26.5.08

Brincando de marketing

"O homem tem uma capacidade inesgotável de mentir, especialmente para si mesmo" (George Santayana).

Todos os anos, nas grandes corporações, os chamados dinossauros que sobreviveram e ainda ganham muito dinheiro por trabalharem com produtos de consumo elevado e intenso, e aproveitando-se dos últimos momentos de um mercado que muito brevemente estará totalmente fragmentado em milhares e milhares de tribos, escalam equipe de jovens e supostamente talentosos executivos para brincarem de marketing.

Esses grupos, dentro do próprio país em que trabalham, ou mixando culturas e viajando para diferentes países, vão visitar, conviver, e passar dias, horas e até uma semana, com clientes de seus produtos e dos concorrentes. Alguns chegam até a morar, por alguns dias, com os clientes. Precisam decifrar e entender por que seus clientes se comportam do jeito que se comportam.

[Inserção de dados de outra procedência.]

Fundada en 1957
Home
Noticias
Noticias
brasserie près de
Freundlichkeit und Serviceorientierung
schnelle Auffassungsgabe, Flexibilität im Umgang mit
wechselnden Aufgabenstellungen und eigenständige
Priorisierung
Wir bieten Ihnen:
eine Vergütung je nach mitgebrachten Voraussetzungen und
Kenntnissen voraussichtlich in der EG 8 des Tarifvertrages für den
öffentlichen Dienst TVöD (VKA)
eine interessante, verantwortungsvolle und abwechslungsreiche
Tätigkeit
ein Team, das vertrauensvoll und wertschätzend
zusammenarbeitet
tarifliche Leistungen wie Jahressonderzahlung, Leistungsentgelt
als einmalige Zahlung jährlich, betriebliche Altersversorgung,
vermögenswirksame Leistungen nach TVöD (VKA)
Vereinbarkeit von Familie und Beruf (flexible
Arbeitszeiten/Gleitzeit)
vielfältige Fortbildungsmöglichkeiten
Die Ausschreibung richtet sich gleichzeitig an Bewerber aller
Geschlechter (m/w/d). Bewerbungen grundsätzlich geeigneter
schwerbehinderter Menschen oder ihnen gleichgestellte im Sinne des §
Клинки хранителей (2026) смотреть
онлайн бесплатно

Aproveitam para dar entrevistas às publicações de negócios, onde pousam [sic] de inteligentes, sensíveis, compenetrados e, no dia, semana seguintes, voltam para seus escritórios gelados, no alto das torres, de onde continuarão olhando para o mercado, devidamente protegidos e cegos pelos ambientes assépticos, inodoros, inermes, insípidos, inóxios onde passam todos os demais dias, tomam suas decisões e, à noite, retornam para o aconchego de suas casas na certeza do dever cumprido.

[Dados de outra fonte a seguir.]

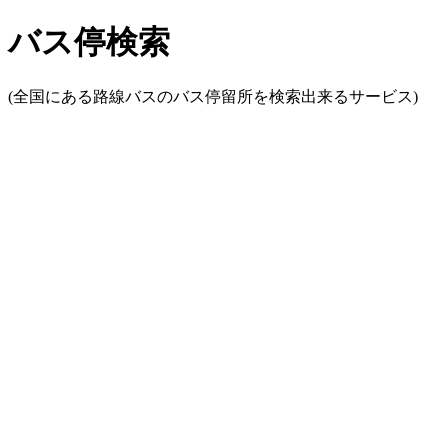
バス停検索
(全国にある路線バスのバス停留所を検索出来るサービス)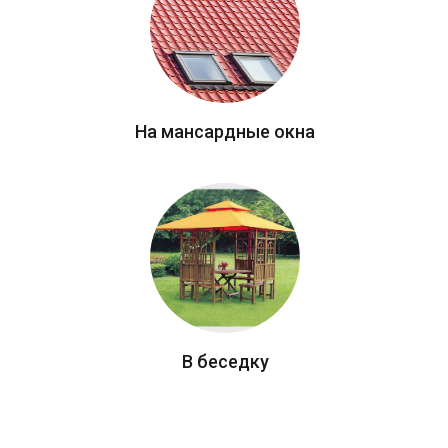
На мансардные окна
В беседку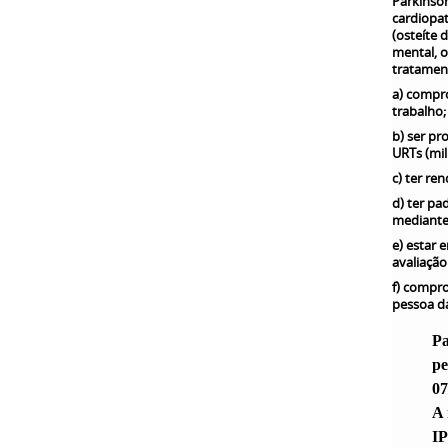
Parkinson
cardiopat
(osteíte 
mental, o
tratament
a) compro
trabalho;
b) ser pr
URTs (mil
c) ter re
d) ter pa
mediante
e) estar 
avaliação
f) compro
pessoa da
Pa
pe
07
A 
IP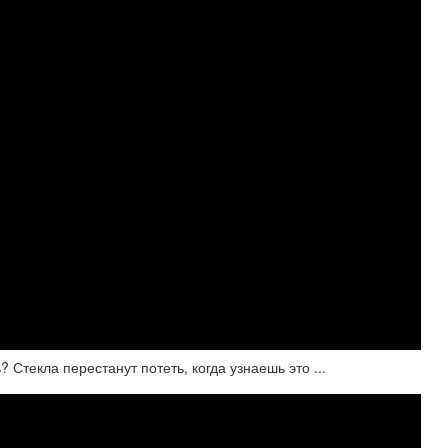
Стекла перестанут потеть, когда узнаешь это ...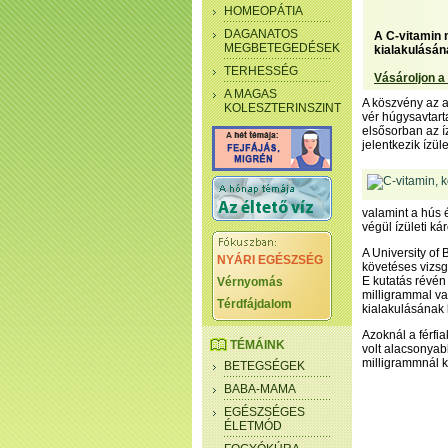
HOMEOPÁTIA
DAGANATOS
A C-vitamin 
MEGBETEGEDÉSEK
kialakulásán
TERHESSÉG
Vásároljon a
A MAGAS
A köszvény az 
KOLESZTERINSZINT
vér húgysavtart
elsősorban az 
jelentkezik ízül
valamint a hús 
végül ízületi k
A University of
NYÁRI EGÉSZSÉG
követéses vizsg
E kutatás révén
Vérnyomás
milligrammal v
Térdfájdalom
kialakulásának 
Azoknál a férfi
TÉMÁINK
volt alacsonyab
milligrammnál 
BETEGSÉGEK
BABA-MAMA
EGÉSZSÉGES
ÉLETMÓD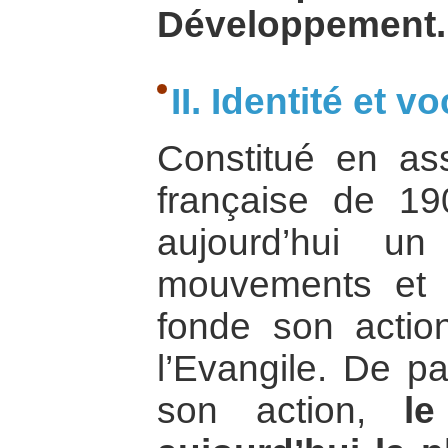
Développement.
II. Identité et v
Constitué en ass
française de 1
aujourd’hui u
mouvements et s
fonde son actio
l’Evangile. De pa
son action,
l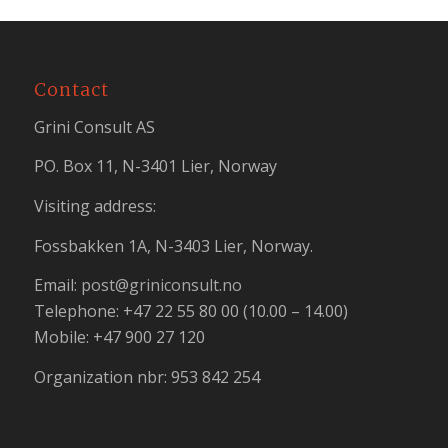
Contact
Grini Consult AS
PO. Box 11, N-3401 Lier, Norway
Visiting address:
Fossbakken 1A, N-3403 Lier, Norway.
Email:
post@griniconsult.no
Telephone: +47 22 55 80 00 (10.00 – 14.00)
Mobile: +47 900 27 120
Organization nbr: 953 842 254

Em que mundo vivem essas empresas? Que maluquice é essa que estão fazendo com seus talentos? E seus investidores, e os gestores de investimentos que compram os papéis dessas empresas continuarão assistindo e endossando o ridículo silenciosamente?

Com certeza jamais leram "Da Guerra" do General Klausewitz, pararam para refletir sobre as conquistas de Napoleão, e nem mesmo consideraram os ensinamentos de Al Ries e Jack Trout em "Marketing de Guerra". Continuam se incomodando com algumas das principais características de seus clientes fora do horário de trabalho, a quem discriminam, na prática, de forma medíocre e ostensiva. Esse mundo acabou.

Inteligência de mercado, assunto sobre o qual sempre gostam de discorrer, mas jamais de praticar, de verdade, é enfiar todos os dias, religiosamente, as botas no barro do mercado, mergulhar e se afundar nas trincheiras de combate onde as batalhas acontecem e a "guerra" se decide, é colocar a barriga no balcão, o pé na estrada, não por horas, dias, ou semanas. Todos os dias de todos os anos. Sem se descuidar um só momento sob pena de perder o dado essencial, a constatação relevante, o fato determinante e gerador do insight.

Tudo o que terão é uma fotografia bonita para mostrar a seus filhos, sorridentes e penteadinhos, e nada mais. Quem acredita nisso e gosta disso escolheu a profissão errada. E as empresas que continuam estimulando e convivendo com esse engodo, com essa encenação de terceira classe, merecem.

O marketing é infinitamente mais sério e mais importante do que esses momentos de recreação e diletantismo de jovens executivos.

Francisco A. Madia, no Propaganda & Marketing.